§ ÉNONCÉ: Recopiez à l'identique les lignes, en commençant par celle qui contient « class: Magnoliopsida » et en terminant par la dernière, toutes deux comprises.

================

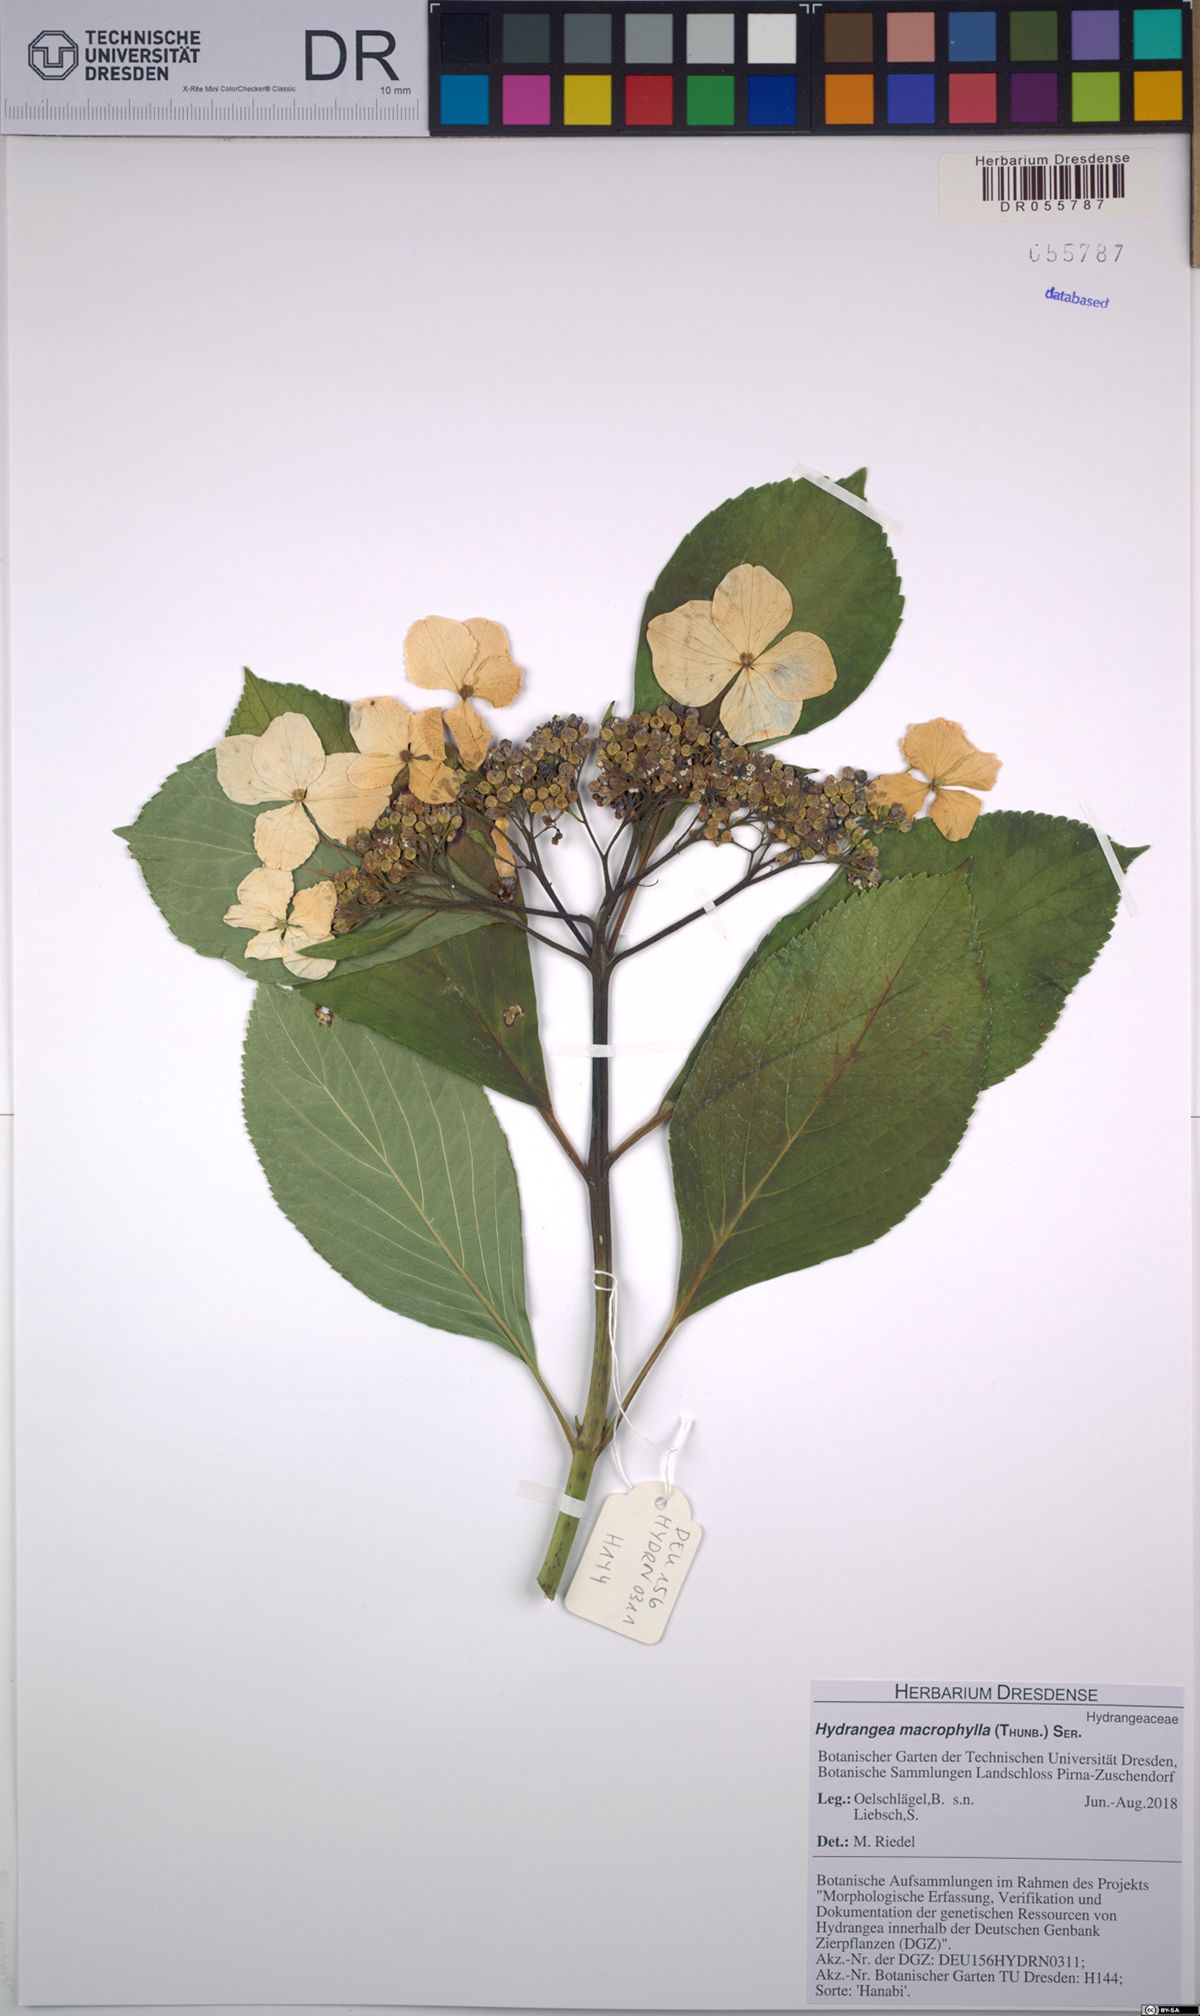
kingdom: Plantae
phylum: Tracheophyta
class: Magnoliopsida
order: Cornales
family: Hydrangeaceae
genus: Hydrangea
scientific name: Hydrangea macrophylla
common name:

================

§ RÉPONSE:
class: Magnoliopsida
order: Cornales
family: Hydrangeaceae
genus: Hydrangea
scientific name: Hydrangea macrophylla
common name:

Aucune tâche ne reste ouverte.